従って真面目な「憂国者」ほど、極端な行動を取ってでもこの政治腐敗を正さなければいけない、という心情に至ってもおかしくはない。安倍晋三元首相を殺害した山上徹也も、政治思想としてはむしろ安倍元首相に近いナショナリストであったことが分かっている。

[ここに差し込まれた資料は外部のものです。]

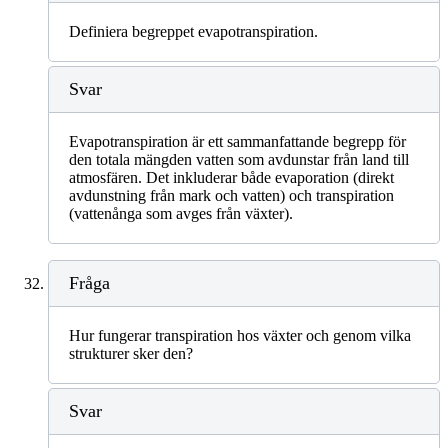
Definiera begreppet evapotranspiration.
Svar
Evapotranspiration är ett sammanfattande begrepp för
den totala mängden vatten som avdunstar från land till
atmosfären. Det inkluderar både evaporation (direkt
avdunstning från mark och vatten) och transpiration
(vattenånga som avges från växter).
Fråga
Hur fungerar transpiration hos växter och genom vilka
strukturer sker den?
Svar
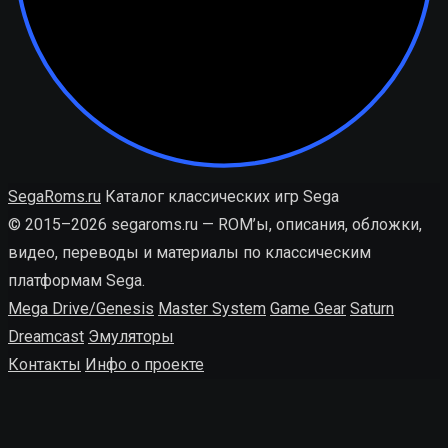
SegaRoms.ru
Каталог классических игр Sega
© 2015–2026 segaroms.ru — ROM’ы, описания, обложки,
видео, переводы и материалы по классическим
платформам Sega.
Mega Drive/Genesis
Master System
Game Gear
Saturn
Dreamcast
Эмуляторы
Контакты
Инфо о проекте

もしテロ事件が今後続けて起こるなら、それらは犯人への同情が集まったせいで起こる道徳的なアクションではなく、日本の民主主義システムがうまく機能しなくなったせいで起こる政治的なリアクションなのだ。安倍元首相の事件のときもそうだが、こうした事件が起こると「民主主義の危機」が叫ばれる。だが、因果が逆なのではないか。こうした不穏な事件が「民主主義の危機」をもたらすのではなく、不穏な事件は「民主主義が危機」のシグナルなのだ。
思い起こせば戦前の日本も、治安維持法で(主に)左翼の政治思想を徹底的に弾圧したにも拘わらず、血盟団事件や二・二六事件など、「腐敗政治」を正そうとする右翼のテロリズムに何度も見舞われ、軍部独裁と戦争への道に突き進んでいった。
既に書いたように、SNSを中心に犯人に同情を集めかねないのでテロの動機について掘り下げる必要はないという極端な議論が勢力を増しつつあり、一部国会議員や学者までもそれに加担する始末である。しかしもはや、テロの原因を探ることの是非を議論している場合ではない。日本の「民主主義」の在り方を根本から問い直す時期に来ているのではないか。